→ Required action
All the data that follows should be repeated exactly, without a single picture.

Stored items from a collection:
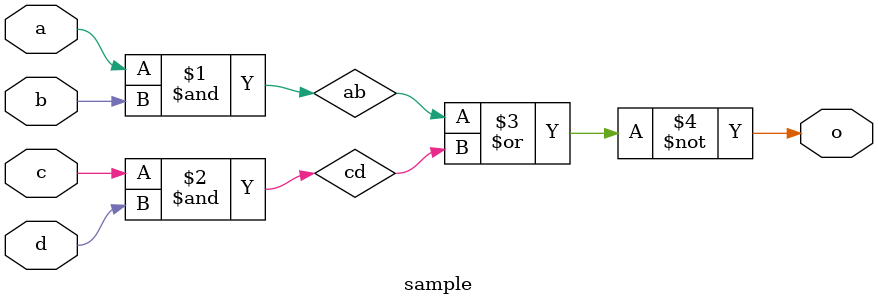
<source format=v>
module sample(a,b,c,d,o);

input a,b,c,d;
output o;
wire ab,cd;

and g1(ab,a,b);
and g2(cd,c,d);
nor g3(o,ab,cd);

endmodule

</source>
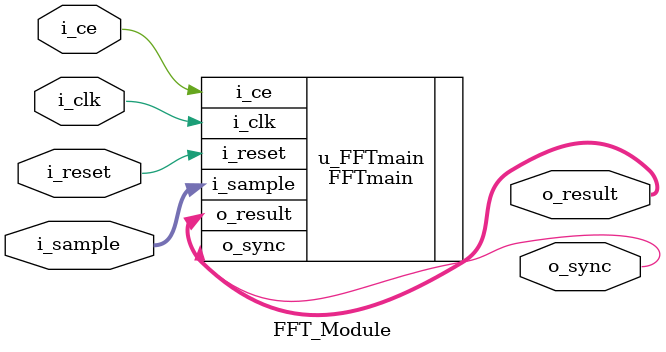
<source format=v>
module FFT_Module(i_clk,i_reset,i_ce,i_sample,o_result,o_sync);
  
  parameter	IWIDTH = 8;
  parameter OWIDTH = 8;
  input wire i_clk, i_reset, i_ce;
  input wire [(2*IWIDTH-1):0]	i_sample;
  output  [(2*OWIDTH-1):0]	 o_result;
  output  o_sync;
  
  
  FFTmain u_FFTmain (.i_clk(i_clk), 
							.i_reset(i_reset), 
							.i_ce(i_ce), 
							.i_sample(i_sample), 
							.o_result(o_result), 
							.o_sync(o_sync)
							);
  
endmodule
</source>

→ Exercise result
<source format=v>
module sample(a,b,c,d,o);

input a,b,c,d;
output o;
wire ab,cd;

and g1(ab,a,b);
and g2(cd,c,d);
nor g3(o,ab,cd);

endmodule

</source>
<source format=v>
module FFT_Module(i_clk,i_reset,i_ce,i_sample,o_result,o_sync);
  
  parameter	IWIDTH = 8;
  parameter OWIDTH = 8;
  input wire i_clk, i_reset, i_ce;
  input wire [(2*IWIDTH-1):0]	i_sample;
  output  [(2*OWIDTH-1):0]	 o_result;
  output  o_sync;
  
  
  FFTmain u_FFTmain (.i_clk(i_clk), 
							.i_reset(i_reset), 
							.i_ce(i_ce), 
							.i_sample(i_sample), 
							.o_result(o_result), 
							.o_sync(o_sync)
							);
  
endmodule
</source>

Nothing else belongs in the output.